À la croisée de la performance et du concert live, Tchoko mêle Afrotrap, RnB et électro pour traiter de la dépigmentation comme dualité identitaire. Cette addiction destructrice résulte d’un fantasme d’être claire de peau, un des critères de beauté en Afrique subsaharienne. L’objectif étant le modèle occidental. À partir de 14 ans.
À partir de 14 ans.
Elle s’appelle Gloire. Depuis qu’elle est petite sa mère lui dit qu’elle est noire avec des cheveux crépus. Pour s’échapper de ces réflexions, elle décide avec son comité de copines « I’m a survivor », chanson célèbre du groupe Destiny’s Child, de se défriser les cheveux et de se tchokoter la peau, dans l’espoir de ressembler à son idole Beyoncé.
Elle « tchokote », en lingala, cela signifie « s’éclaircir la peau ou se chauffer la peau ». Pour cela, elle utilise le produit n°1 des ventes : CAROLIGHT. Un nouvel enjeu dans la vie de cette adolescente qui entrave toutes les lois pour défier le système, tenter de survivre et de trouver sa place.

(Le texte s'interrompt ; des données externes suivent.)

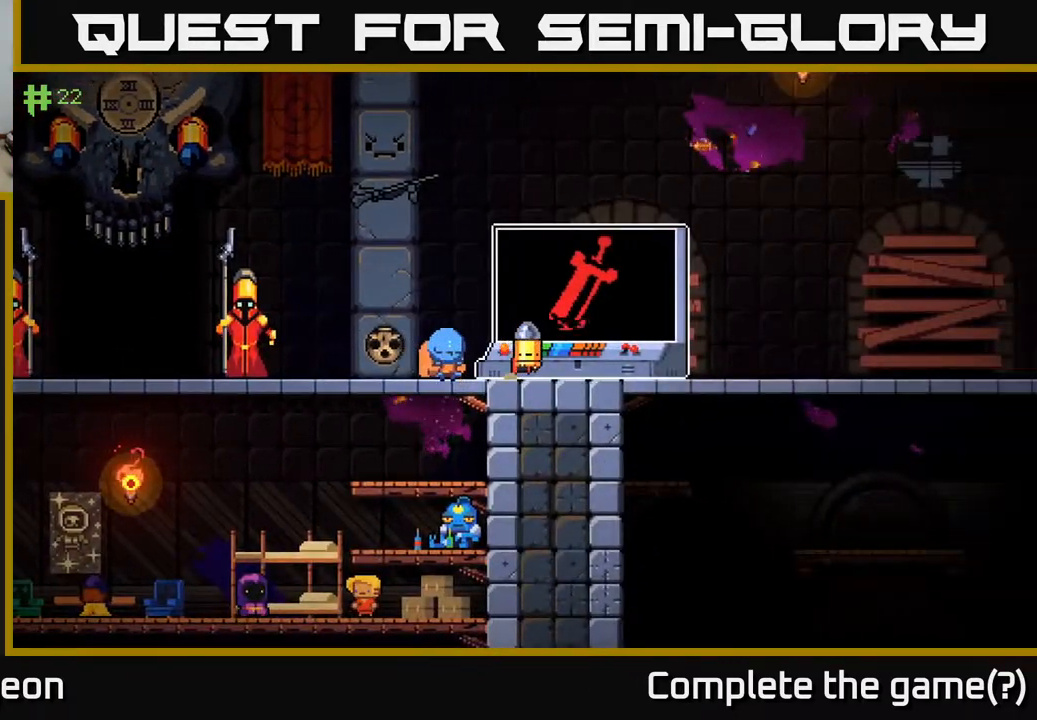
{"buttons": [], "left_stick": "right", "right_stick": "center", "events": []}
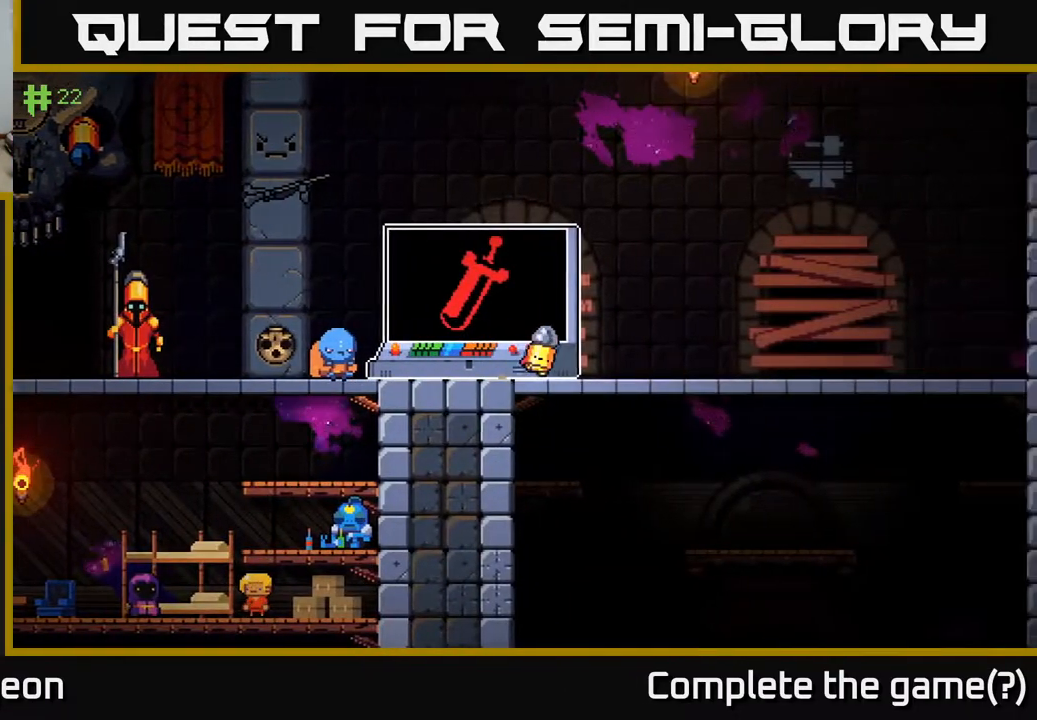
{"buttons": ["X"], "left_stick": "down", "right_stick": "center", "events": [[83, "left_stick", "down-right"], [183, "left_stick", "down"], [450, "X", "down"]]}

J’écris Tchoko, dans la sueur, arrachant de ma mémoire une histoire que je savais universelle, actuelle et profondément politique. Tout commence dans une petite ville du Loir-et-Cher à Blois, où j’assiste au spectacle de la dépigmentation volontaire de la peau. Je remarque que les femmes, les mères et les jeunes filles, se transforment, se changent, se déforment, se défigurent. Je m’interroge sur la quête du désir de soi et de l’identité, un voyage complexe, marqué par des expériences personnelles, des questionnements intérieurs et des influences sociales et contemporaines. C'est à la suite de mon troisième voyage au Congo-Brazzaville, où j'ai résidé plusieurs mois dans la ville de Pointe-Noire, que je constate que c’est une vielle tradition, se dépigmenter est une pratique aussi anodine que celle de se maquiller, on l'appelle même : « le maquillage ». Mon premier matériau a été l’enregistrement et la création d’archives sonore et visuelles. Je possède donc des pièces vivantes et intemporelles pour commencer l’écriture et construire une langue verticale, sensible et réaliste.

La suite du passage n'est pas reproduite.